The guidelines should be considered tentative, subject to clinical judgment that takes into account the patient’s medical condition, family history of alcohol problems and perceived honesty in responding to the AUDIT questions.
While use of the 10-question AUDIT questionnaire will be sufficient for the vast majority of patients, special circumstances may require a clinical screening procedure. For example, a patient may be resistant, uncooperative, or unable to respond to the AUDIT questions. If further confirmation of possible dependence is warranted, a physical examination procedure and laboratory tests may be used.
In some cultural settings and linguistic groups, the AUDIT questions cannot be translated literally. There are a number of sociocultural factors that need to be taken into account in addition to semantic meaning. For example, the drinking customs and beverage preferences of certain countries may require adaptation of questions to conform to local conditions.

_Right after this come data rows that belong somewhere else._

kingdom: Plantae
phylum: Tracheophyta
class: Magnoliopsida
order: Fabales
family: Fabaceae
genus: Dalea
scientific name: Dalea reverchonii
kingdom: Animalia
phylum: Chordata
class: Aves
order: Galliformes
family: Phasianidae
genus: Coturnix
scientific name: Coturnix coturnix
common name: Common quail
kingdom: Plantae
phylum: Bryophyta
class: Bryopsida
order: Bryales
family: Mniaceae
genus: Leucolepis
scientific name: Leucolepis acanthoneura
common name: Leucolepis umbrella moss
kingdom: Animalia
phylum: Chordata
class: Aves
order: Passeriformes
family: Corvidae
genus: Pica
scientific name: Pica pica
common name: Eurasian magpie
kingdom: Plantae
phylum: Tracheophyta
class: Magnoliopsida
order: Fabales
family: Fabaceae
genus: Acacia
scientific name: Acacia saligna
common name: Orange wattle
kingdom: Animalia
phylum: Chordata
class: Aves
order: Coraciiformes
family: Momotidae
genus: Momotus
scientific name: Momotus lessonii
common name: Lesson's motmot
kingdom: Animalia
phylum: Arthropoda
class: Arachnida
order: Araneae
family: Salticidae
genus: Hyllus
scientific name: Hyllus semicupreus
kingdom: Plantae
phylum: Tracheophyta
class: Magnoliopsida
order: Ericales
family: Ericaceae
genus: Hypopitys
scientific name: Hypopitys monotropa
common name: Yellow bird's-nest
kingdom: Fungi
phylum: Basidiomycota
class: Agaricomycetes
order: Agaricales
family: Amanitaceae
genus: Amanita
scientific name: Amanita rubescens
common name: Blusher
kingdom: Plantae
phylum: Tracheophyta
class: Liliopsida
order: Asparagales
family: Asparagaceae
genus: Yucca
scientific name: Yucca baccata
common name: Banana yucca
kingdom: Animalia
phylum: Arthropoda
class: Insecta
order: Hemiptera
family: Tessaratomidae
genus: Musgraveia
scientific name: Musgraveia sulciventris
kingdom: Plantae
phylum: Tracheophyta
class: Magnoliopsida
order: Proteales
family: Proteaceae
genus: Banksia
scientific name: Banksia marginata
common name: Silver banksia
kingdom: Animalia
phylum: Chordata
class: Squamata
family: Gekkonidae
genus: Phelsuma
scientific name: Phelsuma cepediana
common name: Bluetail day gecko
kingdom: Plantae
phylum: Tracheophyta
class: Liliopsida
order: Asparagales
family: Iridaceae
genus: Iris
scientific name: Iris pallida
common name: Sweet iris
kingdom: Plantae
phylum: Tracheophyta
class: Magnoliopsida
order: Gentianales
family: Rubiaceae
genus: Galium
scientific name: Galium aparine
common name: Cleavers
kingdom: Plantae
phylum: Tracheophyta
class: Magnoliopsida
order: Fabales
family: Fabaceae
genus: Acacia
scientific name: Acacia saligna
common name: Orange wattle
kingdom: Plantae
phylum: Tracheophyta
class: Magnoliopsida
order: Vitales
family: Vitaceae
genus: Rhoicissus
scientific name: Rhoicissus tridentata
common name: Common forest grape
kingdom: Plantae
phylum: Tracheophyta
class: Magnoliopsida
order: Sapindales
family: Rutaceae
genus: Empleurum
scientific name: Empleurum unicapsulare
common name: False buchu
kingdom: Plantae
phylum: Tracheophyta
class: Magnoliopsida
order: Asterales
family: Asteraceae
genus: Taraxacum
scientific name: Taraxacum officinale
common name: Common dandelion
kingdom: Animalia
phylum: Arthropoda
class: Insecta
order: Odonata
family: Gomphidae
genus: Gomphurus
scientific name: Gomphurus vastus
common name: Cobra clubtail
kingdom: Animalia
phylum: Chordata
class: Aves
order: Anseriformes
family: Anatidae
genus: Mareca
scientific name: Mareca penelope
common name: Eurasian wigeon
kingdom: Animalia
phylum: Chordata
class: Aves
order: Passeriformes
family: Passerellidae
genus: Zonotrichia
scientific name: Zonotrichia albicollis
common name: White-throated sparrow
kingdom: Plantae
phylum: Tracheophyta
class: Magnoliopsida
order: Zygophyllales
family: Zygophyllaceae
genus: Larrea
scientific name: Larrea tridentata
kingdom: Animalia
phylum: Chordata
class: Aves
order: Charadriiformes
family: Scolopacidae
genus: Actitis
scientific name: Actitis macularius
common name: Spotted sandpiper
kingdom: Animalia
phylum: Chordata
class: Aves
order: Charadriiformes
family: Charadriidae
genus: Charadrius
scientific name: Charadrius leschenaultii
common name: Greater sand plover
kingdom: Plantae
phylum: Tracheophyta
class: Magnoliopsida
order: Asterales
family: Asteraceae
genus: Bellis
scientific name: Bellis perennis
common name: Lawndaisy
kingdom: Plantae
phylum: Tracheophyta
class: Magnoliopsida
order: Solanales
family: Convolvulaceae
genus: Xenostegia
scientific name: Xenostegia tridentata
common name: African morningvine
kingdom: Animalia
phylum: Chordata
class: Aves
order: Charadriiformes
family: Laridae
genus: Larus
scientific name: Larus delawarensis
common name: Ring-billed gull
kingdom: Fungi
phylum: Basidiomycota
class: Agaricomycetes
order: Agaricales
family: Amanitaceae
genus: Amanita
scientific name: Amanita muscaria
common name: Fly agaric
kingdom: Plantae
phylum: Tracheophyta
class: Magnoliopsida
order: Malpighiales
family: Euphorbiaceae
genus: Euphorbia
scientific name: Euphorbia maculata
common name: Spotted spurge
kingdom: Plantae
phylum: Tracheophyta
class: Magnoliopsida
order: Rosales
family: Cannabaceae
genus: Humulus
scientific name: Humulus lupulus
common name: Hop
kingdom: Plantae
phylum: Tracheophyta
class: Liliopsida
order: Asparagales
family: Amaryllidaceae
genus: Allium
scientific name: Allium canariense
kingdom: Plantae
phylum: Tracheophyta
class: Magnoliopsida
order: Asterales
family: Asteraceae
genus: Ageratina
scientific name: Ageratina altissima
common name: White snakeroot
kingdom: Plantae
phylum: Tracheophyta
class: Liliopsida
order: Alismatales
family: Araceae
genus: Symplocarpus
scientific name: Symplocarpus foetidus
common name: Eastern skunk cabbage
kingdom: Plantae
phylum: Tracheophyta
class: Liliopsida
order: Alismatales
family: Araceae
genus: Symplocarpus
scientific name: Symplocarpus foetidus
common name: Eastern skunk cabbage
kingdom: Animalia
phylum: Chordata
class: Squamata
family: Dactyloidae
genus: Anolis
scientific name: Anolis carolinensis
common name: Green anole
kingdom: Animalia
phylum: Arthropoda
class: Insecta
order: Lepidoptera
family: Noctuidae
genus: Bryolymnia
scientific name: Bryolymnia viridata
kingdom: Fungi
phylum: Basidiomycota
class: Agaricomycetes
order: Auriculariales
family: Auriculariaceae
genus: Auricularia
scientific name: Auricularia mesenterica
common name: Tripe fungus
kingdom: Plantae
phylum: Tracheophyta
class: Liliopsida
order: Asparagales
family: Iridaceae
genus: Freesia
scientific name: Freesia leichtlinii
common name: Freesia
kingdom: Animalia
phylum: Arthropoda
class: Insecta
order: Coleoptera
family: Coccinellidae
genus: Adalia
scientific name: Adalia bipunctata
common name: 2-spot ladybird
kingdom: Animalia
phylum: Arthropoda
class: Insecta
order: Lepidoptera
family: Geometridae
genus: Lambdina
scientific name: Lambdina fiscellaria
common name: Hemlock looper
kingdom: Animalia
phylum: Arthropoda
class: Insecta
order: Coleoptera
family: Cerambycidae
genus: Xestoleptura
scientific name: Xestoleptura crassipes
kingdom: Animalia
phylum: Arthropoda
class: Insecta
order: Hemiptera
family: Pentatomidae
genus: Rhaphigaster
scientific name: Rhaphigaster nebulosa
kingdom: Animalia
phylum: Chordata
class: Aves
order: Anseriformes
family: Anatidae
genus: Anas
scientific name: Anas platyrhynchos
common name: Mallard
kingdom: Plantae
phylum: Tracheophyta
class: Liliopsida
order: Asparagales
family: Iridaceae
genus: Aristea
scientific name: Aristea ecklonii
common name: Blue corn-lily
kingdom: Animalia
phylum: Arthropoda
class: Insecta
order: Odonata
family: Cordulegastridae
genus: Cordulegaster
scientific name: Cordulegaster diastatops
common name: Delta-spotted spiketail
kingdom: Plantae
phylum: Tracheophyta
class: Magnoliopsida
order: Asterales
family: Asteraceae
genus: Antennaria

Patient instructions should also clarify the meaning of a standard drink. Questions 2 and 3 of AUDIT ask about “drinks consumed”. The meaning of this word differs from one nation and culture to another. It is important therefore to mention the most common alcoholic beverages likely to be consumed and how much of each constitutes a drink (approximately 10 grams of pure ethanol). For example, one bottle of beer (330 ml at 5% ethanol), a glass of wine (140 ml at 12% ethanol), and a shot of spirits (40 ml at 40% ethanol) represent a standard drink of about 13 g of ethanol. Since the types and amounts of alcoholic drinks will vary according to culture and custom, the alcohol content of typical servings of beer, wine and spirits must be determined to adapt the AUDIT to particular settings.